Nur dann lohnt es sich, sind doch Bestellungen auch für Nicht-Prime Kunden Bestellungen nur dann Versandkosten-pflichtig, wenn deren Wert unter 29 EUR liegt.
Was – so vermute ich – stattdessen passieren wird: Die meisten Kunden werden die oben vollzogene Rechnung nicht machen. Sie sind emotional inzwischen derart pro-Amazon, dass ihnen die 1,67 EUR monatlich mehr – so kündigte Amazon die Zusatzkosten ggb. Prime Kunden an – schlichtweg „nicht jucken“.
Wenn doch, dann ist sicherlich nicht die erste Reaktion: Ich bestell jetzt mal mehr. Die erste Reaktion wird sein: Ich lade jetzt mal (endlich oder mehr) Videos runter.
Naja,
das ist so ja nicht korrekt.
1) Prime bietet garantierte Lieferung am nächsten Tag – ist bei normaler Versandkostenfreier Lieferung auch von Amazon nicht der Fall
2) Prime bietet bspw momentan oft und noch gratis Evening_Express / Same Day
3) Amazon hat die Kunden / Verbraucher mittlerweile tatsächlich so erzogen, dass man Artikel-weise bestellt und nicht Bestellungen sammelt um gemeinsam zu bestellen. Zumal es ja selbst bei Kleinkram oft vorkommt, dass dieser in 2, 3 verschiedenen Paketen kommt. (Dass sich dies für Amazon et al wirklich rechnen kann bzw 1 Pick-Kommissionierung gegenüber mehreren Picks für ein Paket wirklich günstiger ist, glaub ich nicht) Ergo: Grad Alltagsartikel liegen eben oft unter 29 Euro.

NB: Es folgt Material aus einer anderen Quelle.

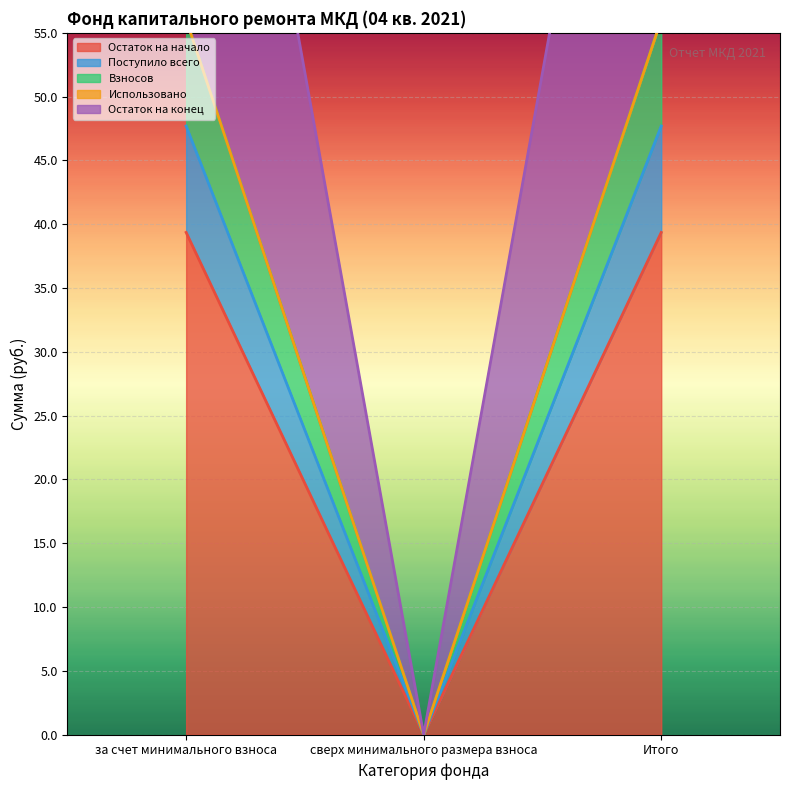

At how many categories does at least one series exceed 54?

2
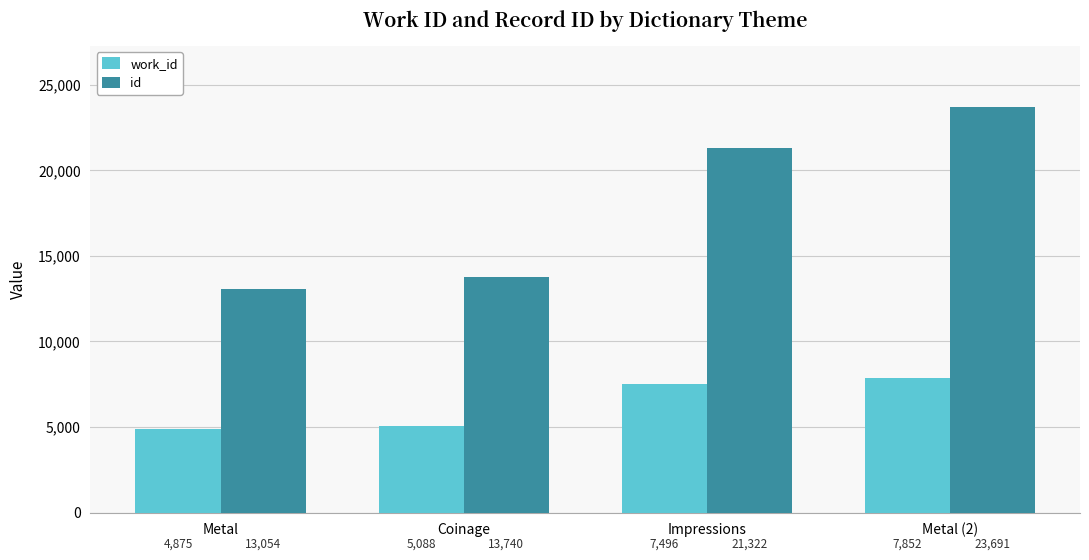

The work_id series shows 5088 at Coinage. True or false?

True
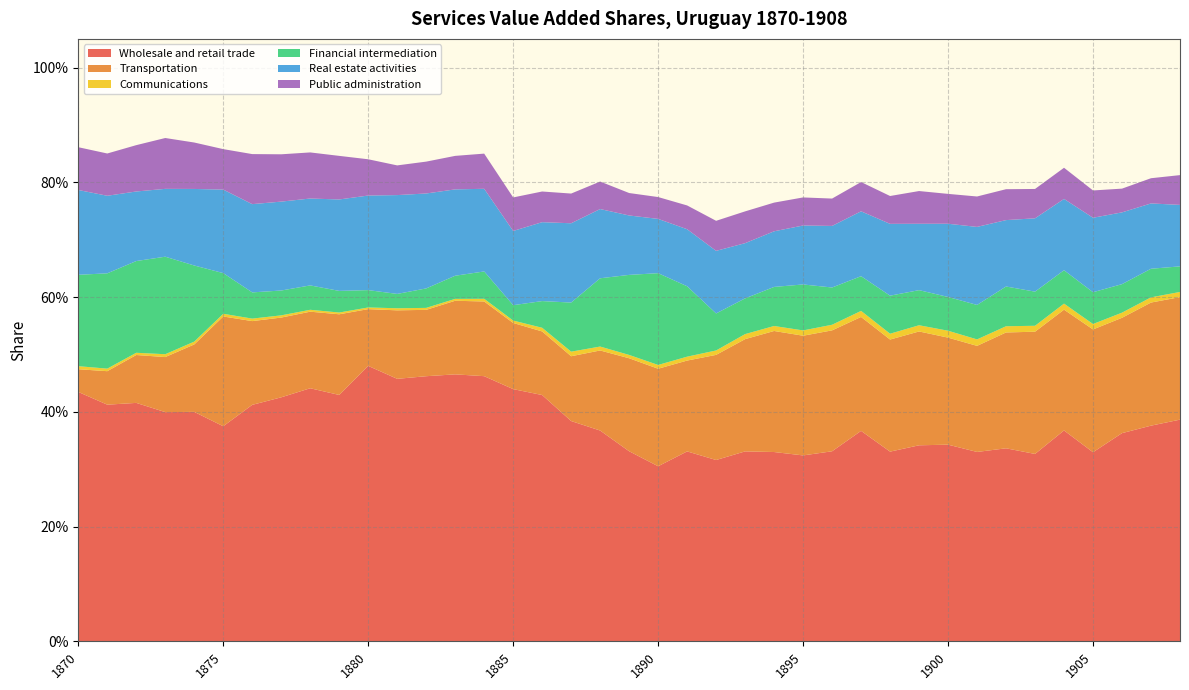

Reading right to left, what are all the values shown in this chart?

Wholesale and retail trade: 0.4	0.4	0.4	0.3	0.4	0.3	0.3	0.3	0.3	0.3	0.3	0.4	0.3	0.3	0.3	0.3	0.3	0.3	0.3	0.3	0.4	0.4	0.4	0.4	0.5	0.5	0.5	0.5	0.5	0.4	0.4	0.4	0.4	0.4	0.4	0.4	0.4	0.4	0.4
Transportation: 0.2	0.2	0.2	0.2	0.2	0.2	0.2	0.2	0.2	0.2	0.2	0.2	0.2	0.2	0.2	0.2	0.2	0.2	0.2	0.2	0.1	0.1	0.1	0.1	0.1	0.1	0.1	0.1	0.1	0.1	0.1	0.1	0.1	0.2	0.1	0.1	0.1	0.1	0.0
Communications: 0.0	0.0	0.0	0.0	0.0	0.0	0.0	0.0	0.0	0.0	0.0	0.0	0.0	0.0	0.0	0.0	0.0	0.0	0.0	0.0	0.0	0.0	0.0	0.0	0.0	0.0	0.0	0.0	0.0	0.0	0.0	0.0	0.0	0.0	0.0	0.0	0.0	0.0	0.0
Financial intermediation: 0.0	0.0	0.0	0.1	0.1	0.1	0.1	0.1	0.1	0.1	0.1	0.1	0.1	0.1	0.1	0.1	0.1	0.1	0.2	0.1	0.1	0.1	0.0	0.0	0.0	0.0	0.0	0.0	0.0	0.0	0.0	0.0	0.0	0.1	0.1	0.2	0.2	0.2	0.2
Real estate activities: 0.1	0.1	0.1	0.1	0.1	0.1	0.1	0.1	0.1	0.1	0.1	0.1	0.1	0.1	0.1	0.1	0.1	0.1	0.1	0.1	0.1	0.1	0.1	0.1	0.1	0.2	0.2	0.2	0.2	0.2	0.2	0.2	0.2	0.1	0.1	0.1	0.1	0.1	0.1
Public administration: 0.1	0.0	0.0	0.0	0.1	0.1	0.1	0.1	0.1	0.1	0.0	0.1	0.0	0.0	0.0	0.1	0.1	0.0	0.0	0.0	0.0	0.1	0.1	0.1	0.1	0.1	0.1	0.1	0.1	0.1	0.1	0.1	0.1	0.1	0.1	0.1	0.1	0.1	0.1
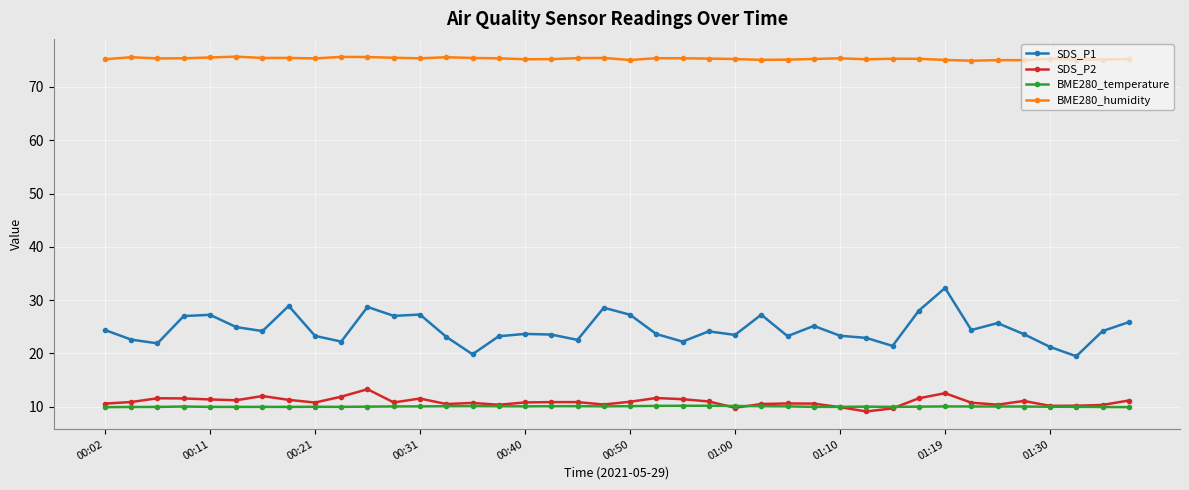

At how many categories does at least one series exceed 46?

40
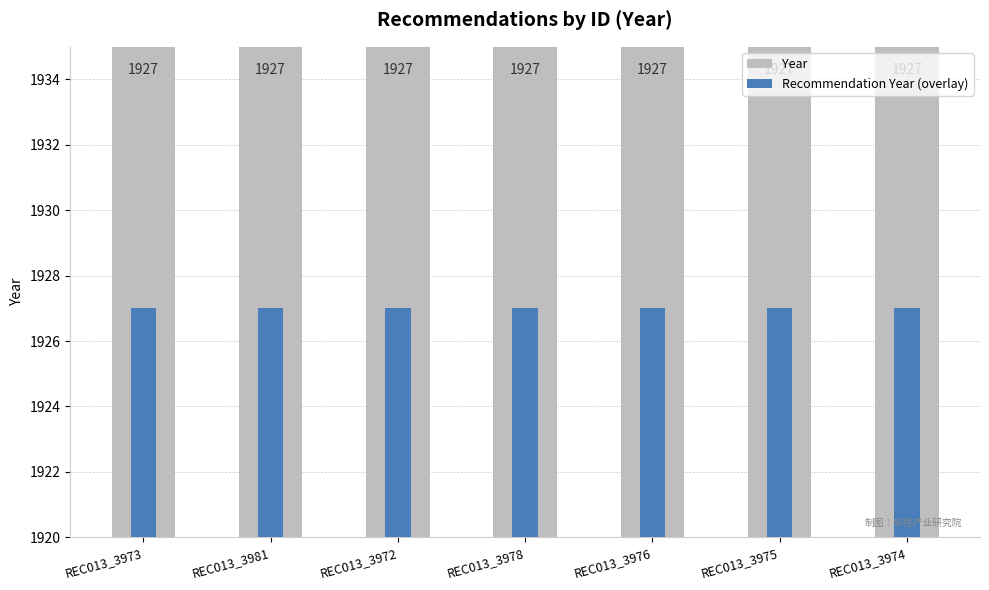

Which has a higher value, REC013_3973 or REC013_3972?

REC013_3973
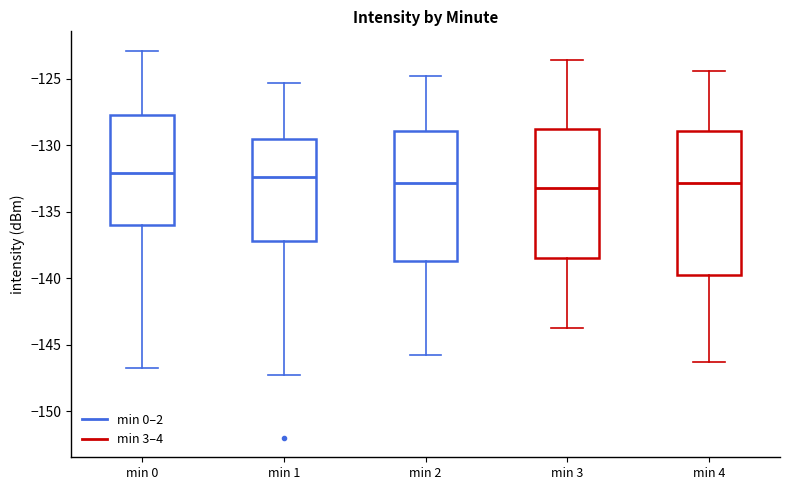

Reading left to right, transcribe this box plot: for each box, give where its median line is, the range the box spans, and where its two whiskers end, as read against the y-axis. The values are not printed on the chart, so give them approximately, as read against the axis.

min 0: median -132.0, box -136.0 to -127.5, whiskers -146.5 to -123.0
min 1: median -132.5, box -137.0 to -129.5, whiskers -147.5 to -125.5
min 2: median -133.0, box -138.5 to -129.0, whiskers -146.0 to -125.0
min 3: median -133.0, box -138.5 to -129.0, whiskers -143.5 to -123.5
min 4: median -133.0, box -140.0 to -129.0, whiskers -146.5 to -124.5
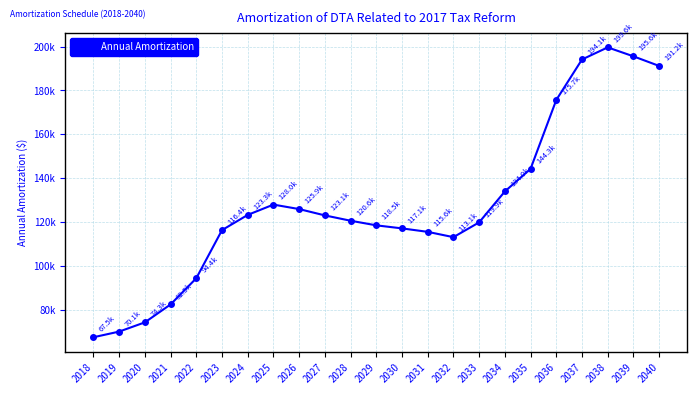

What is the maximum value shown in the chart?

199629.4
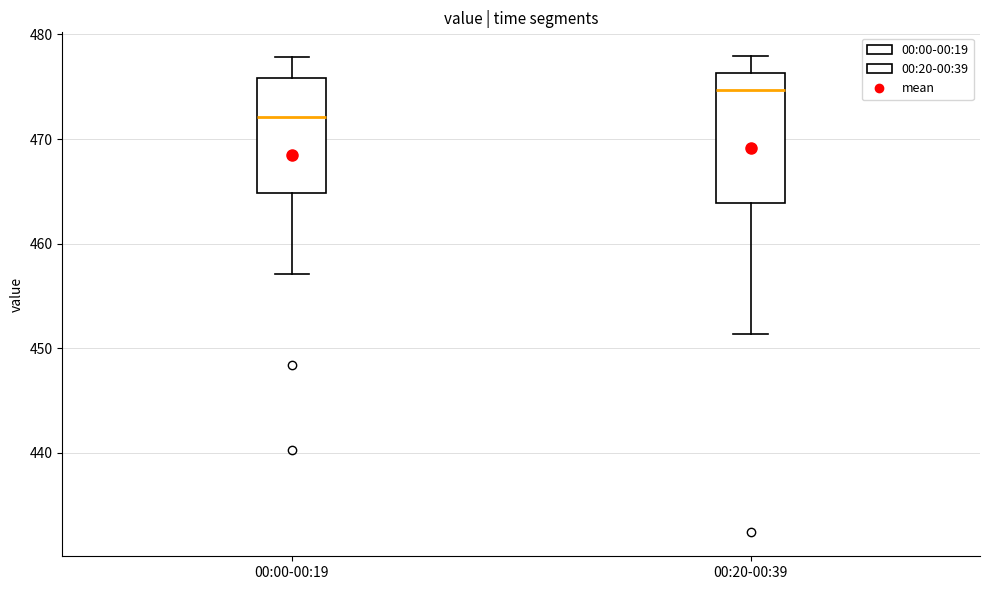

Which box is the tallest, from its lower edge to its upper edge?

00:20-00:39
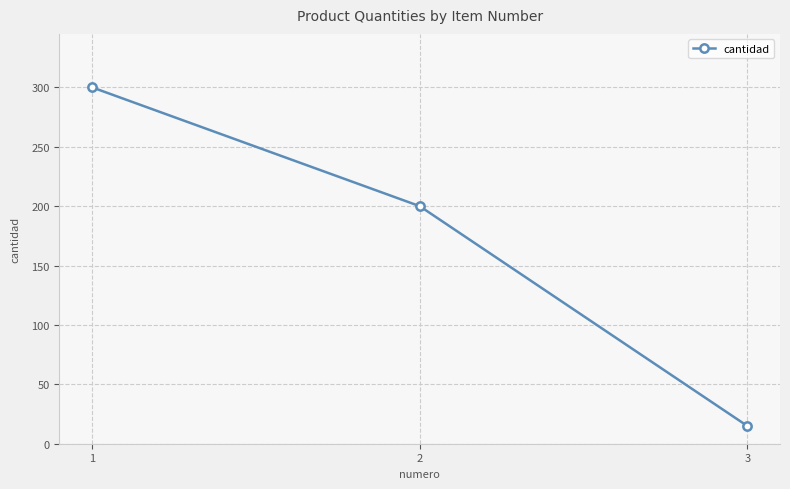

What is the smallest value displayed?

15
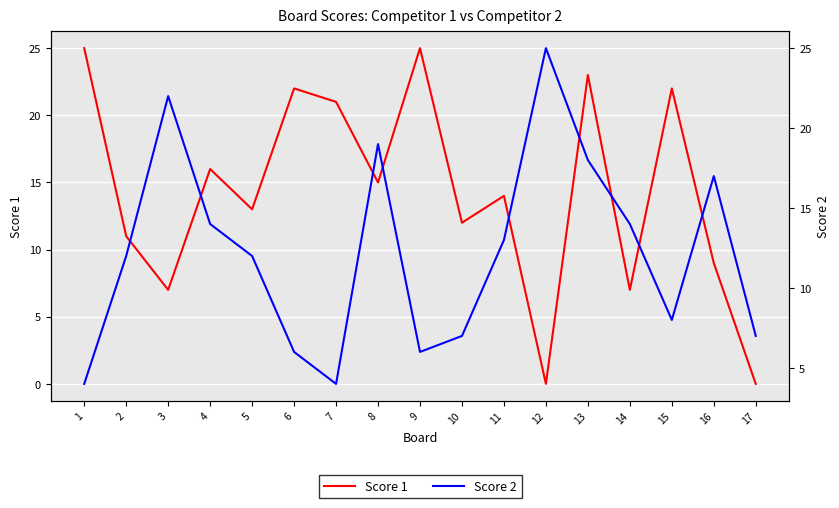

What is the value of the Score 1 point at the 8th from the left?

15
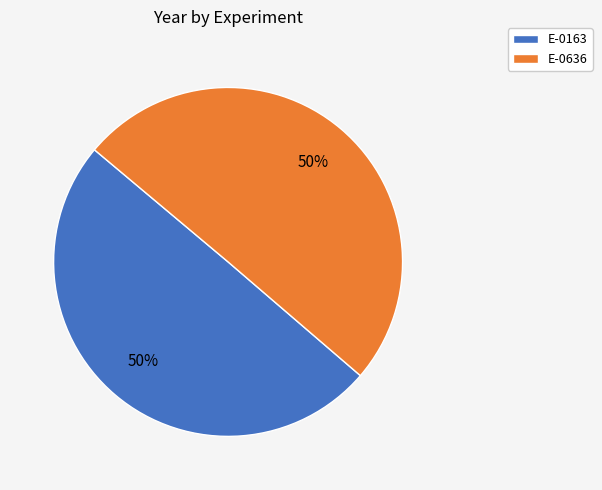

To the nearest percent, what is the average slice percentage?

50%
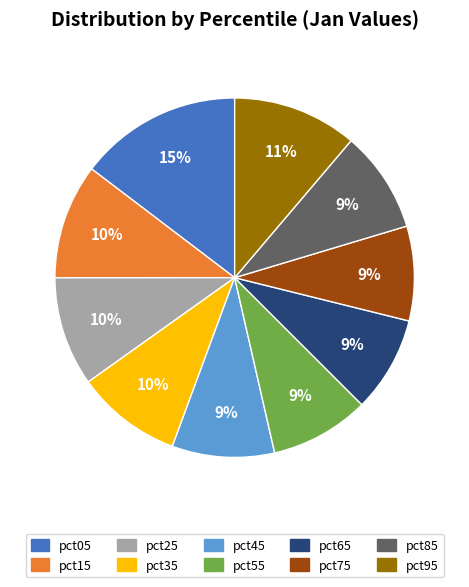

Is the sum of pct25 and pct55 greater than half?

No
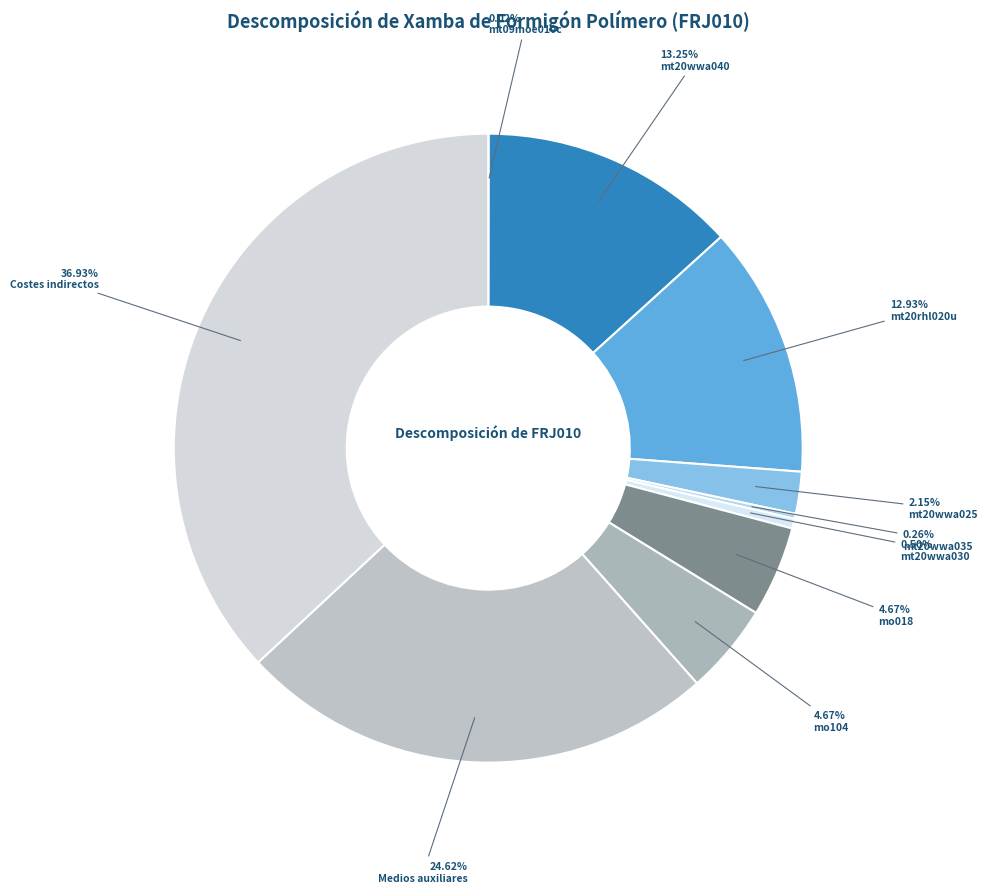

Combined, do Costes indirectos and mo104 account for over 50%?

No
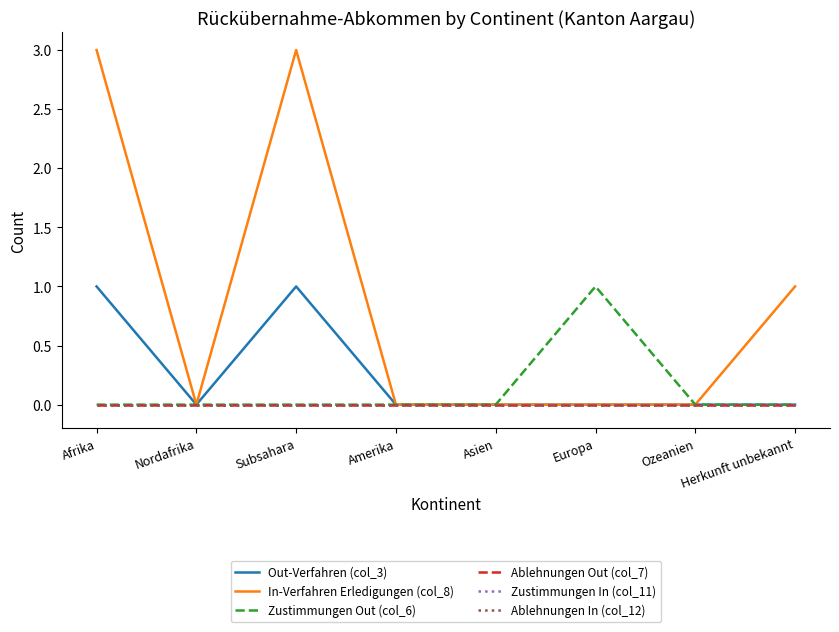

The value of Ablehnungen In (col_12) at Ozeanien is 0. True or false?

True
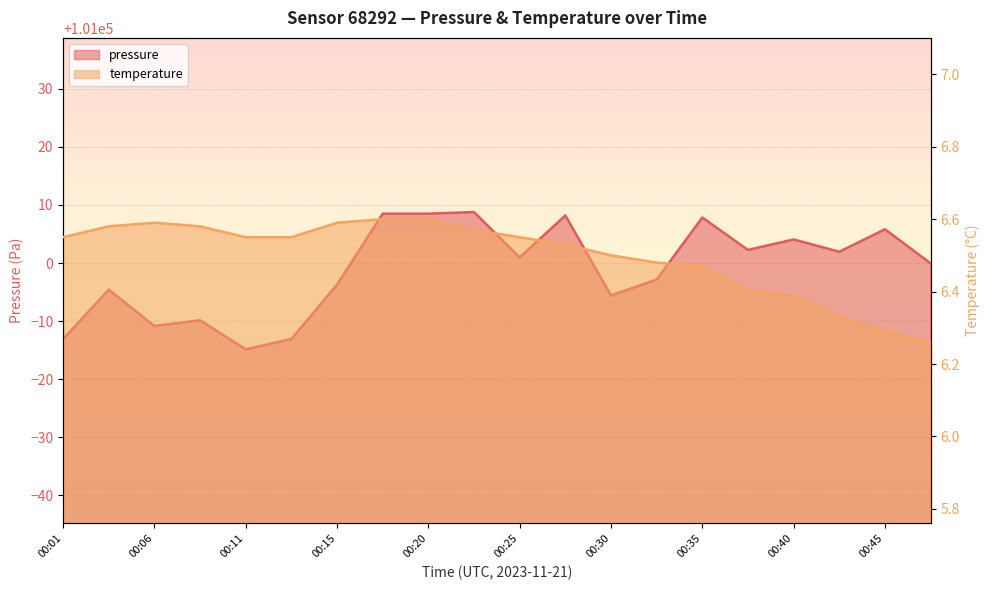

Is it true that temperature equals 10.6 at 00:40?

False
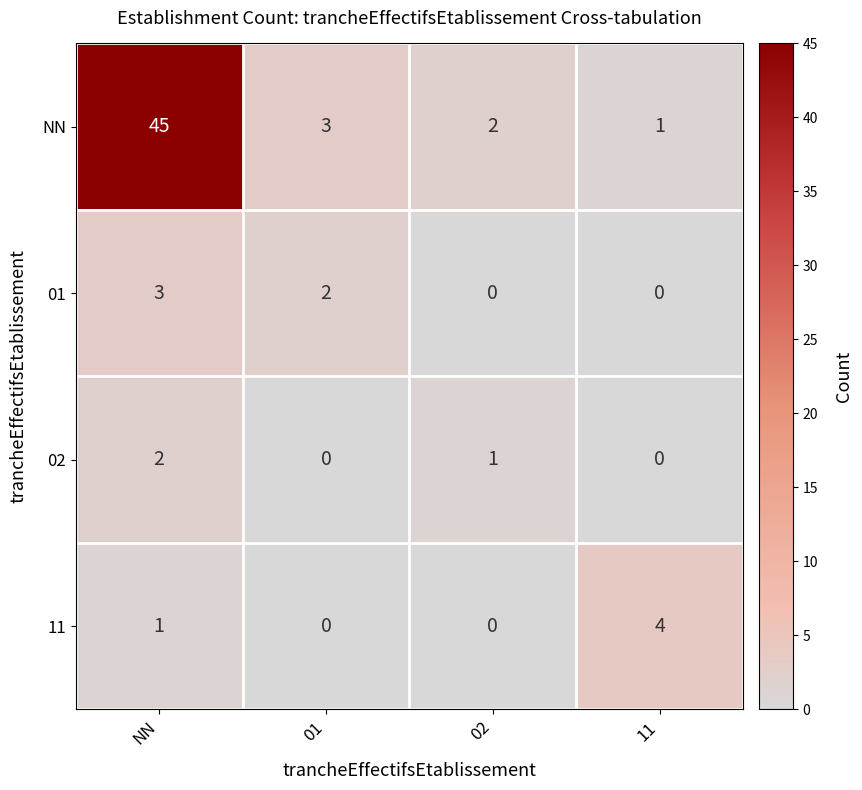

What is the total value across all series at 02?

3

4) Durch Prime durch Merchant weitet sich die auswahl Prime-fähiger Artikel auch im Nischenbereich nochmal deutlich aus
Insofern ist der Kundennutzen ausnahmsweise mal durchaus gegeben.
Die Gebühr muss sich am Ende auch tatsächlich lohnen. So werden sicherlich einige auf Dauer auch mehr dort bestellen.